There was nothing else to this tunnel—except that it was not endless as initially thought. The hole extended to the core of the world, as far as I could tell. I would have expected to see a molten core, but yellows, oranges, and reds did not burn and smolder at the world’s center.

So I listened next, and there was the faintest flip-flop at the distant, distant bottom, as though a dying fish flapped pathetically.

My ears could tell me no more.

I sniffed the air. Death.

I tasted rot on my tongue, and my skin burned as if acidic smoke drifted up from the hole.

This hole was a gaping wound. An ulcer.

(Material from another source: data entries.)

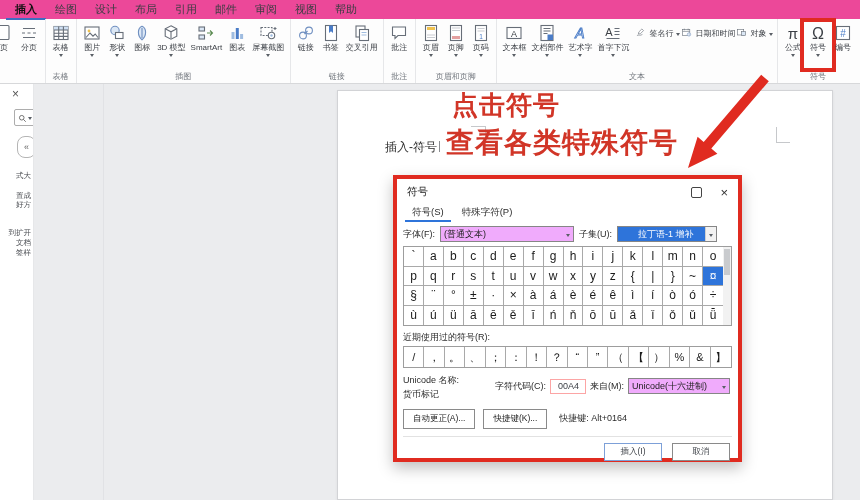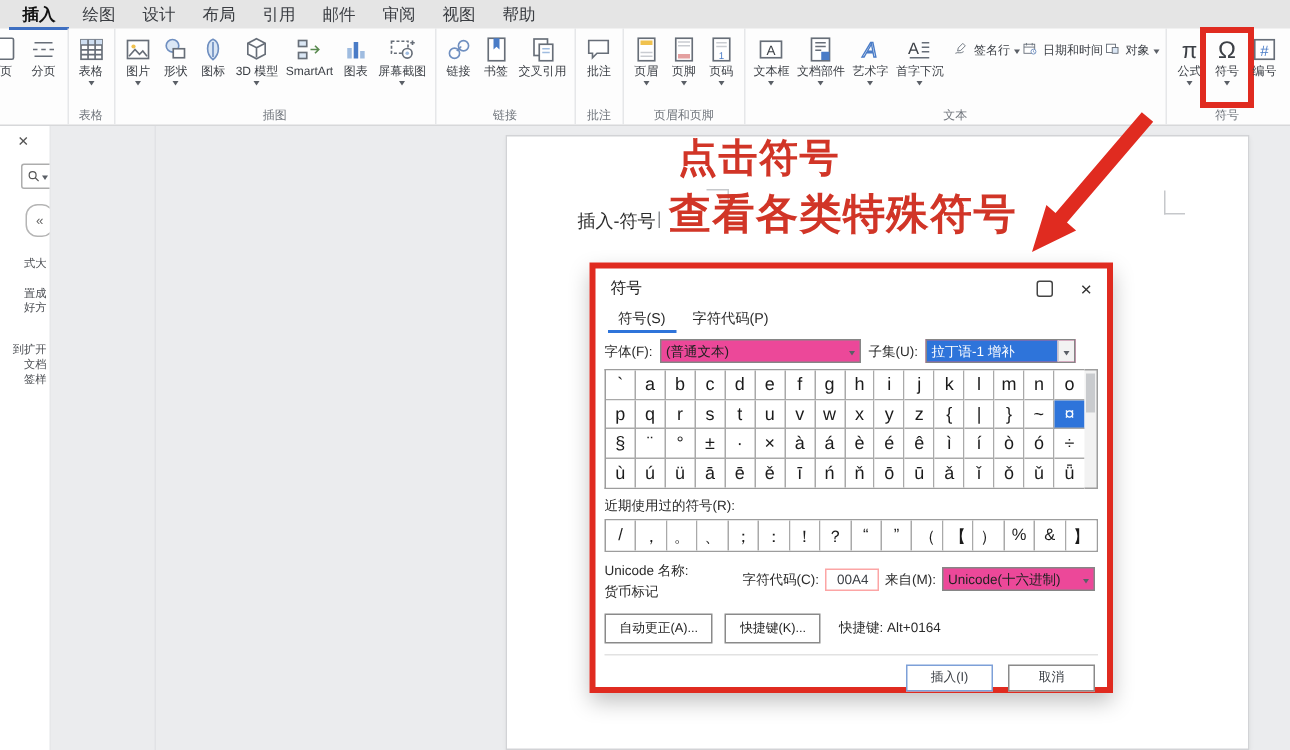--- a/index.html
+++ b/index.html
@@ -12,7 +12,7 @@
 
   
   #ribbon{position:absolute;left:0;top:0;width:860px;height:84px;background:#fdfdfd;border-bottom:1px solid #d7d8da}
-  #tabrow{height:19px;display:flex;align-items:center;padding-left:6px;background:#e5e5e5}
+  #tabrow{height:19px;display:flex;align-items:center;padding-left:6px;background:#ec4899}
   .tab{font-size:11px;color:#3a3d42;padding:2px 9px 3px;white-space:nowrap;cursor:default}
   .tab.sel{color:#111;font-weight:bold;box-shadow:inset 0 -2px 0 #3e6fc1}
   #groups{display:flex;height:64px;justify-content:space-between;padding:0 2px 0 0}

This was my glimpse of the sickness and ruin of the world.

This was a view of how much I had to fix.

The sand at my feet leaped in answer to a pained groan from the world’s core. Sand started to trickle into the hole, and the sand did not stop. More and more arrived to trickle and fall to the center of the world.

Ah.

Here was the reason for winning five keys to open this door.

“I have released The Real End,” I whispered. “The olden rock was the stopper, and a queen has uncorked all the ruin and sickness you held inside until she was ready to reckon.”

Eventually, sand would fill this hole.

And ancients had gifted me an hourglass fit for a queen.